How. Special education can also be differentiated from general education by its use of specialized, or adapted, materials and methods. This difference is obvious when you observe a special educator use sign language with students who are deaf or witness another teach a child how to communicate his wishes by pointing to pictures in a special booklet he carries with him. When watching a special educator gradually and systematically withdraw verbal and physical prompts while helping a student learn to perform the steps of a task, you may find the differentiated nature of special education instruction less obvious; but it is no less specialized.
Where. Special education can sometimes be identified by where it takes place. Although the majority of children with disabilities receive most of their education in regular classrooms, the others are someplace else—mostly in separate classrooms and separate residential and day schools. And many of those in regular classrooms spend a portion of each day in a resource room, where they receive individualized instruction. Table 1.6 lists the definitions of six educational placements used by the U.S. Department of Education. (To learn how students in one resource room obtain teacher assistance, see Teaching & Learning, “Signaling for Help,” later in this chapter.)

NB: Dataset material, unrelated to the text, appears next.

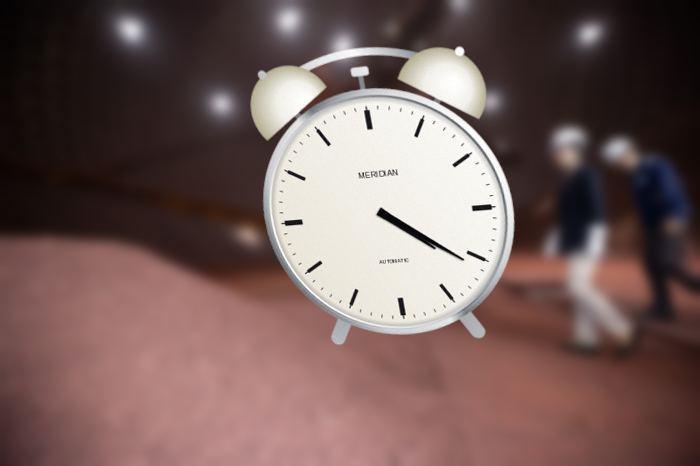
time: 4:21
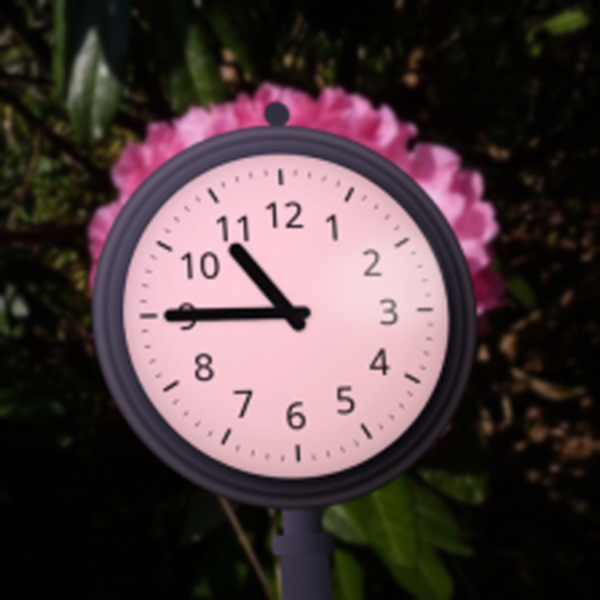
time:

Special educators also teach in many environments not usually thought of as school. An early childhood special educator may spend much of his time teaching parents how to work with their infant or toddler at home. Special education teachers, particularly those who work with students with severe disabilities, often conduct community-based instruction, helping their students learn and practice functional daily living and job skills in the actual settings where they must be used (Owens-Johnson & Hamill, 2002).
Three out of four school-age children with disabilities received at least part of their education in regular classrooms during the 2003–2004 school year. This includes 49.9% who were served in the regular classroom and 27.7% who were served for part of each school day in a resource room, a special setting in which a special educator provides individualized instruction. About one-fifth of all children with disabilities are educated in separate classrooms within a regular school. About 3% of school-age students with disabilities—usually those with severe disabilities—are educated in special schools. Residential schools serve less than 1% of all children with disabilities, as do nonschool environments such as homebound or hospital programs.

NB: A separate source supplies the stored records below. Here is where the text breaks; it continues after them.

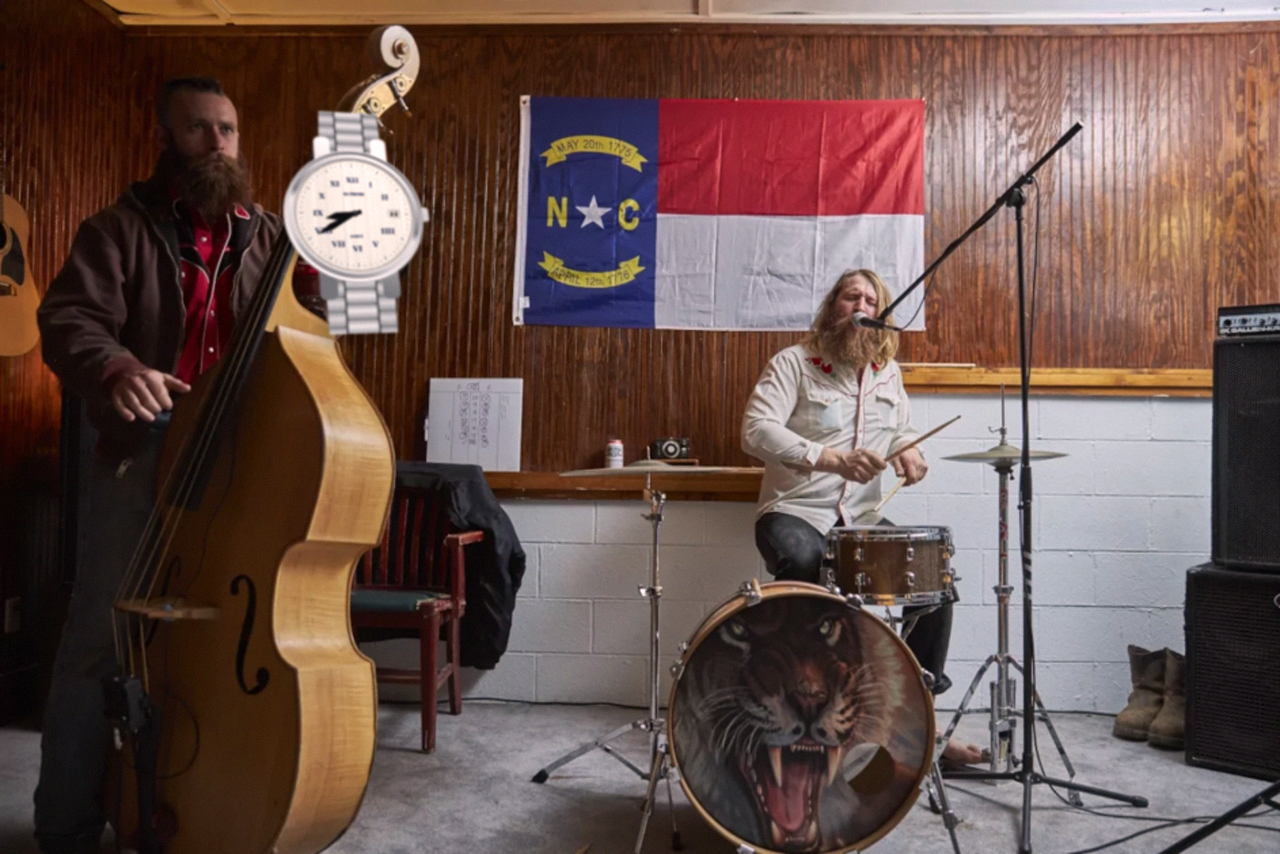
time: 8:40
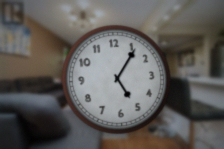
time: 5:06
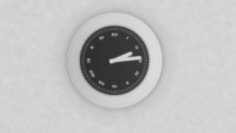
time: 2:14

The vast majority of children in the two largest groups of students with disabilities spend at least part of the school day in regular classrooms: 86% of children with learning disabilities and 95% of children with speech or language impairments. In contrast, only 42% of children with mental retardation, 44% of children with autism, 29% of children with multiple disabilities, and 36% of children with deaf-blindness were educated in regular classrooms for part of each day during the 2003–2004 school year, although these figures represent increases over those of previous years.